A book opened to a page showing four process images of a man getting a prosthetic nose applied to his face

Inside The Beauty of the Beast by Emily Schubert. Photo courtesy of A24.

In the manual’s introduction, Schubert traces her self-taught path to makeup. At 13, she underwent reconstructive back surgery that left her completely ashen post-op. “If the body is so changeable,” she thought, “why not have a hand in the process?”

With that awakening, she learned to apply makeup to her high-school friends so they could appear sick to cut classes. The first test of her skills came at 14, when she landed on the set of her friend’s film school project and was tasked with zombie-fying a cast of characters with nothing but her humble beauty makeup kit.

A book opened to a page that reads "Alive" on the left and a portrait of a woman on the right.

Inside The Beauty of the Beast by Emily Schubert. Photo courtesy of A24.

Schubert created the book over the past two years in between her work on productions including Matthew Barney’s Secondary and Nathan Silver’s Between the Temples. The downtime on those sets gave her ample opportunities to really consider her craft. As she wrote in her introduction, her skill set, in many ways, is “painting and sculpture in motion.”  

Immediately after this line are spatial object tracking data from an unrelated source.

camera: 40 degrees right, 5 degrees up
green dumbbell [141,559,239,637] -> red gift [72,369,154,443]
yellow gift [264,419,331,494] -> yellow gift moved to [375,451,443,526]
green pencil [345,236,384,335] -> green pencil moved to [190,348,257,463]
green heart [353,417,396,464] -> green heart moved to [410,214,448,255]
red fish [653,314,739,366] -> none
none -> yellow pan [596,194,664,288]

“You’re painting on an organ,” she told me. “You’re painting on this thing that releases sebum, that has a mucous membrane—it is medical when you think about it. Everybody’s skin is different, so you’ll have an oily or a dry canvas, depending.”

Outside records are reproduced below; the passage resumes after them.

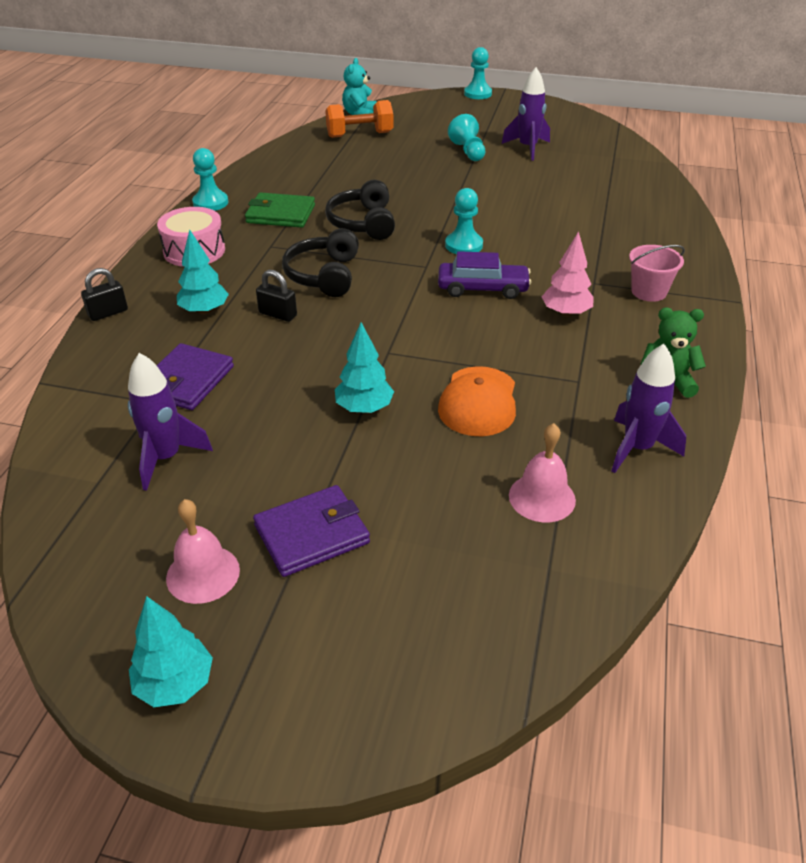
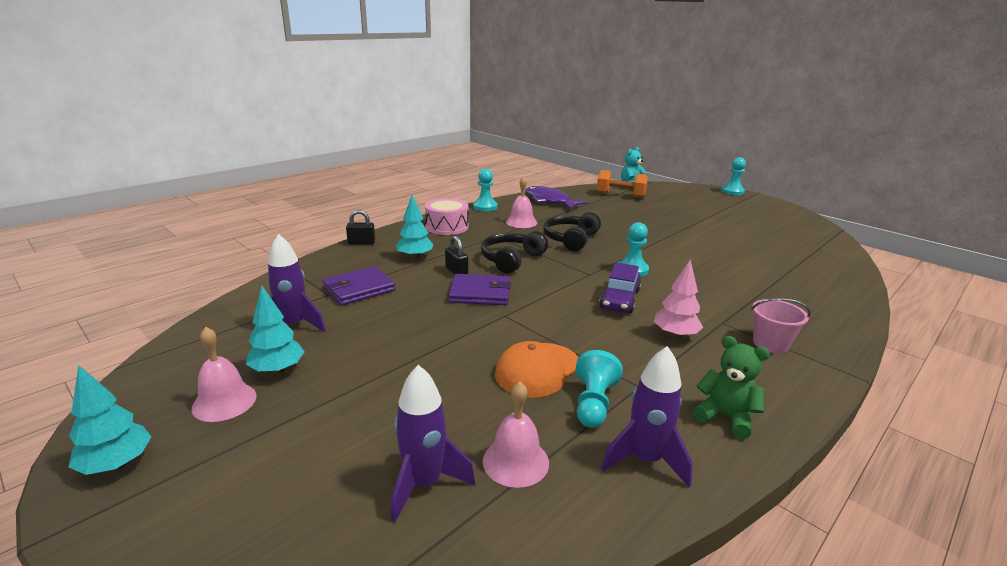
camera: 30 degrees right, 15 degrees down
green wallet [245,192,315,228] -> pink bell [506,176,537,228]
purple wallet [253,485,370,577] -> purple wallet moved to [449,274,511,305]
turquoise tree [335,322,394,413] -> turquoise tree moved to [246,286,304,374]
purple car [438,251,531,299] -> purple car turned 75 degrees clockwise [599,262,641,313]
turquoise pawn [448,114,485,161] -> turquoise pawn moved to [576,350,623,428]
purple rocket [501,67,550,161] -> purple rocket moved to [391,365,475,523]
none -> purple fish [525,186,587,210]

A book opened to a page showing eight images of a man pulling various facial expressions.

Inside The Beauty of the Beast by Emily Schubert. Photo courtesy of A24.

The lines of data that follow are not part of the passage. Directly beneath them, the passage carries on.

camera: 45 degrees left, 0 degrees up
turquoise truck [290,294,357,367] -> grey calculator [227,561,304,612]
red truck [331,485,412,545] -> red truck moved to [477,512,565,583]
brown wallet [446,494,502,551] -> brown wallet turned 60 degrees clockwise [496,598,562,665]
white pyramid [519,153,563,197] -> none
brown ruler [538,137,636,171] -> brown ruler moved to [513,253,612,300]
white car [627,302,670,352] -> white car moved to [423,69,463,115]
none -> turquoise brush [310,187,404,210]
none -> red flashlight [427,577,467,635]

It’s also a canvas in need of different considerations. Take sweat, for instance. Schubert told me about the Blue Man Group’s hack of sticking straws into the back of performers’ bald caps to drain sweat. Her own experience with perspiration came when she applied prosthetics to Alex Da Corte for his 2022 Whitney Biennial performance, only to have him leak sweat through the edges of the latex glued to his face. It looked like he was crying; “it was amazing,” Schubert recalled.

“Those are the moments I live for because makeup is so much problem-solving,” she said, emphasizing the collaborative aspects of her work. “That’s where the magic is.” 

A book opened to a page showing a woman, her fingers to her face, wearing a green beret

Inside The Beauty of the Beast by Emily Schubert. Photo courtesy of A24.

Even the advent of CGI, she added, dims none of the allure of makeup. She credits practical effects artists Stan Winston (Aliens, Predator) and Toby Sells (Zombieland) as great resources for her. And while there are fascinating aspects to CGI filters, “it’s that temporary idea of playing around” that most invigorates her about makeup. “To play around with your appearance is just the most fun thing to do and just important for finding out where you stand.” 

Still, in an increasingly digitized field, Schubert recognizes that practical effects are very much “a precious art that could be dying.” The impulse to compile her makeup and special effects secrets into a book, then, is just as much about preserving an art form as it is celebrating a transformative ritual. 

“It’s all about getting ready with a ceremony to face the world or to be immortalized,” she said. “There’s an amazing transference of knowledge that can happen from the makeup chair.”